INFORMATION SHOWN ::

==============================

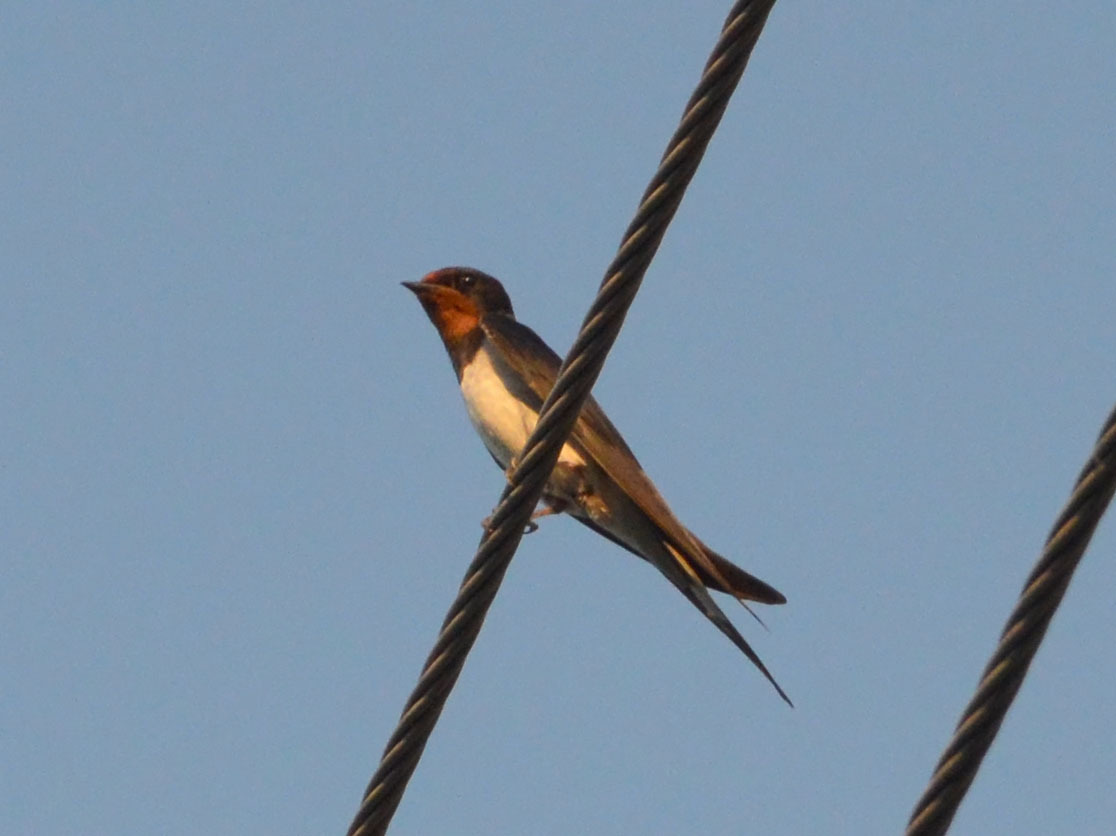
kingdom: Animalia
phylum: Chordata
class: Aves
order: Passeriformes
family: Hirundinidae
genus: Hirundo
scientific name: Hirundo rustica
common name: Barn swallow
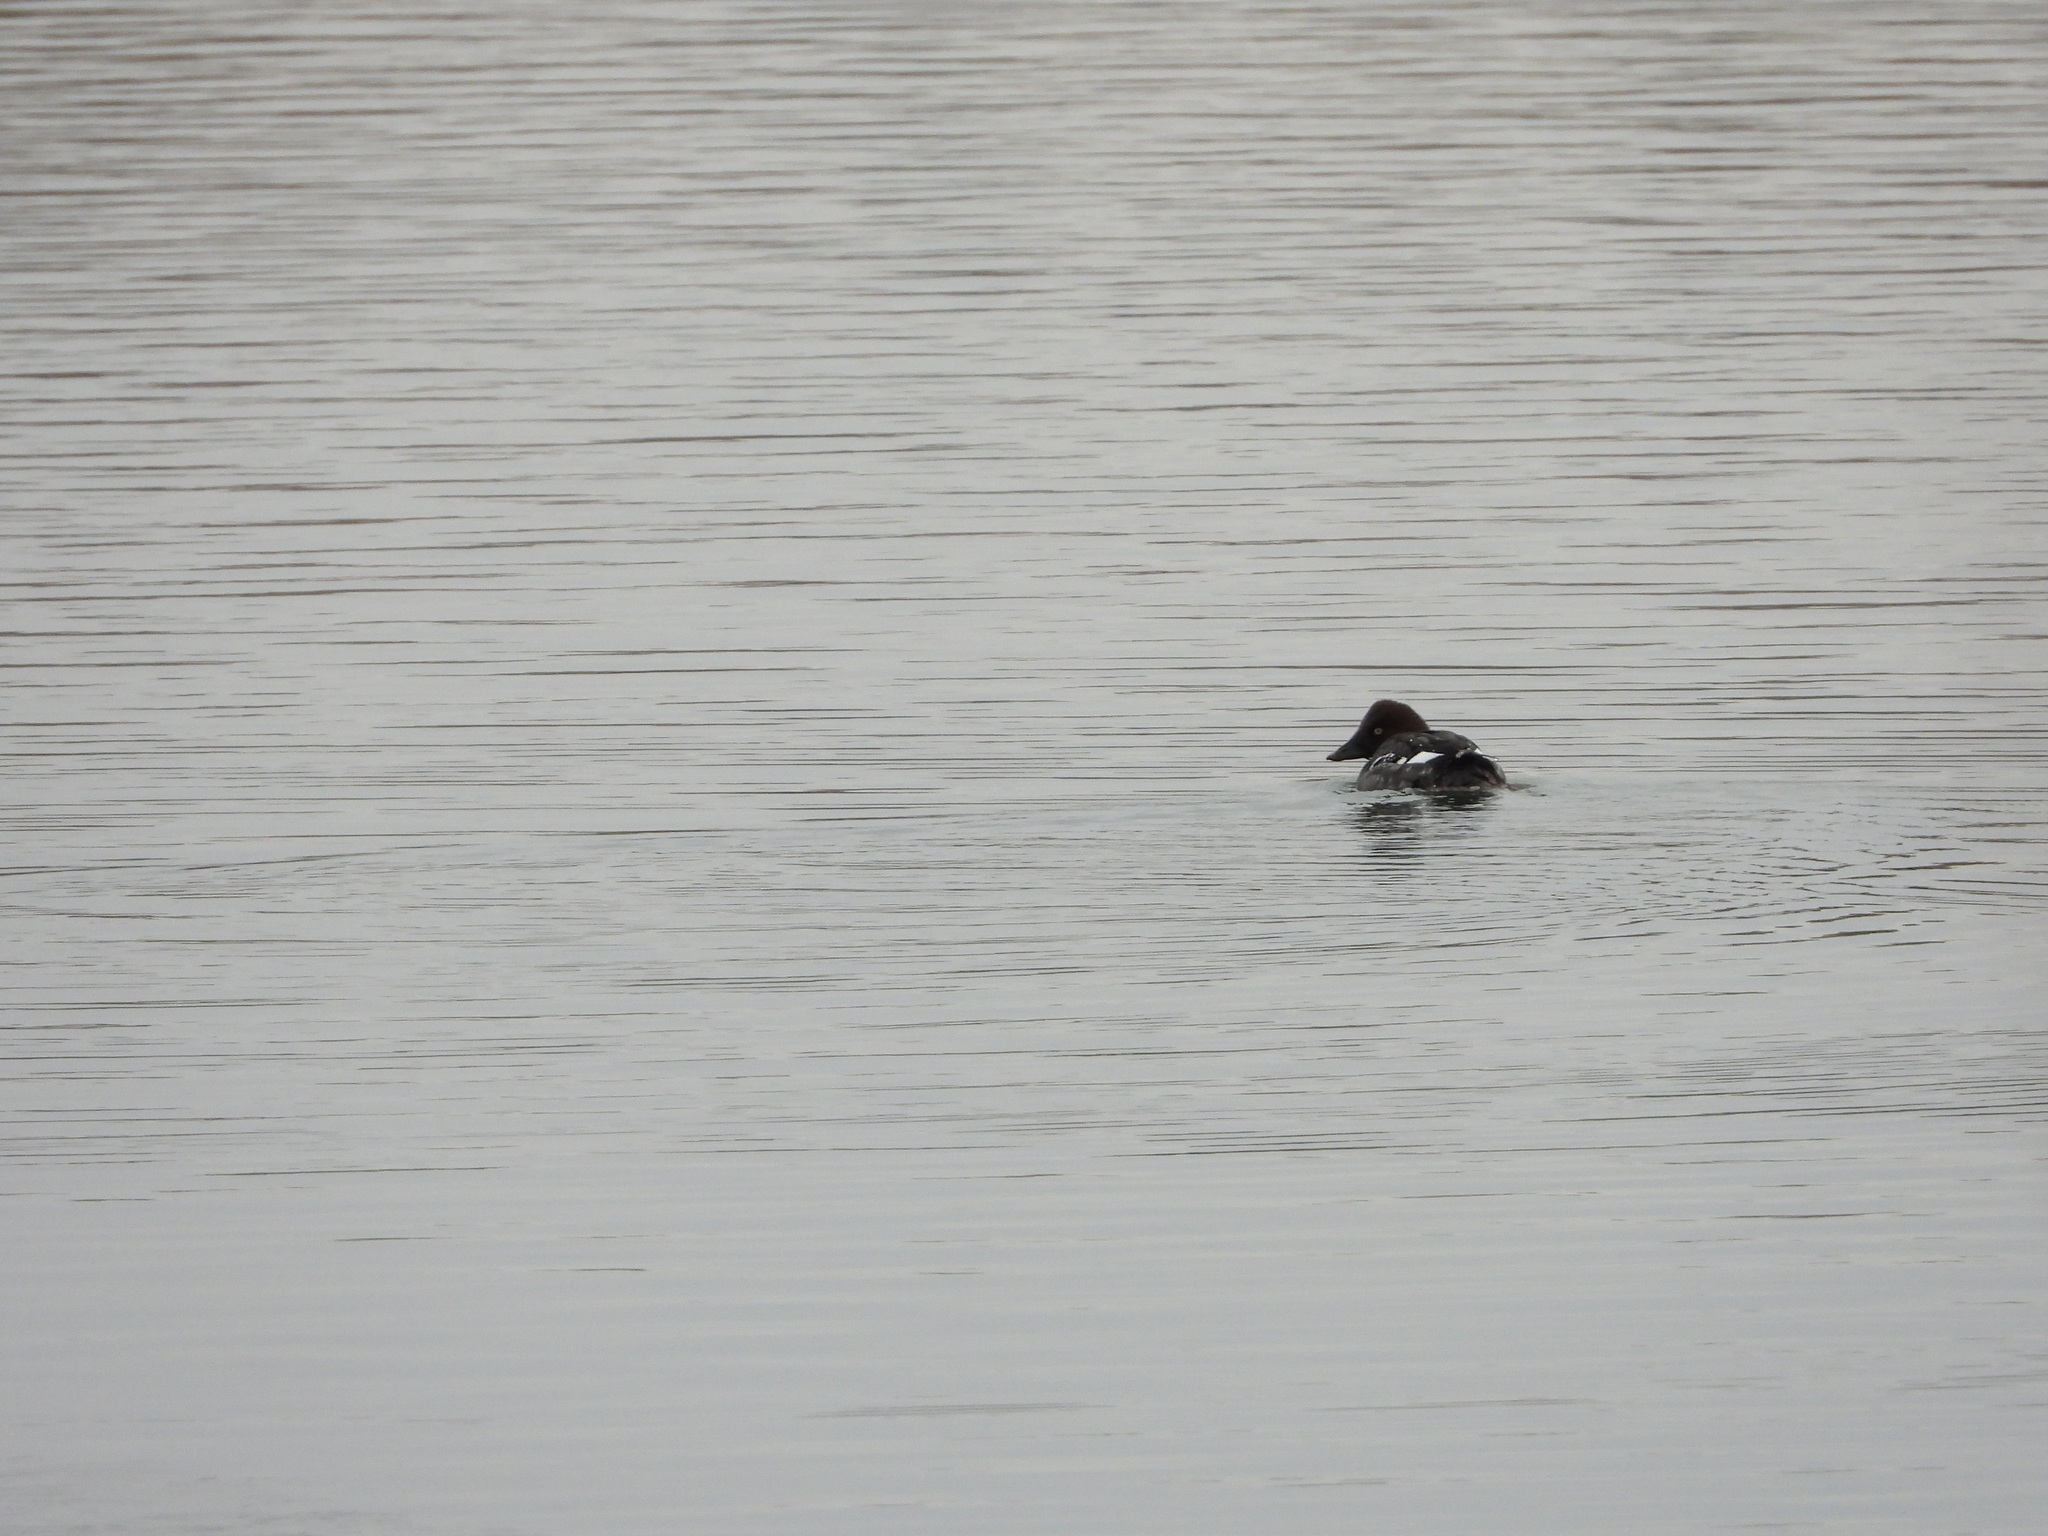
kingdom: Animalia
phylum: Chordata
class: Aves
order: Anseriformes
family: Anatidae
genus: Bucephala
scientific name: Bucephala clangula
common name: Common goldeneye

==============================

WHAT THE TASK REQUIRES ::
Give back the naming lines of every record above, word for word, from kingdom down to common name. Leave the pictures out.

SOLUTION ::
kingdom: Animalia
phylum: Chordata
class: Aves
order: Passeriformes
family: Hirundinidae
genus: Hirundo
scientific name: Hirundo rustica
common name: Barn swallow
kingdom: Animalia
phylum: Chordata
class: Aves
order: Anseriformes
family: Anatidae
genus: Bucephala
scientific name: Bucephala clangula
common name: Common goldeneye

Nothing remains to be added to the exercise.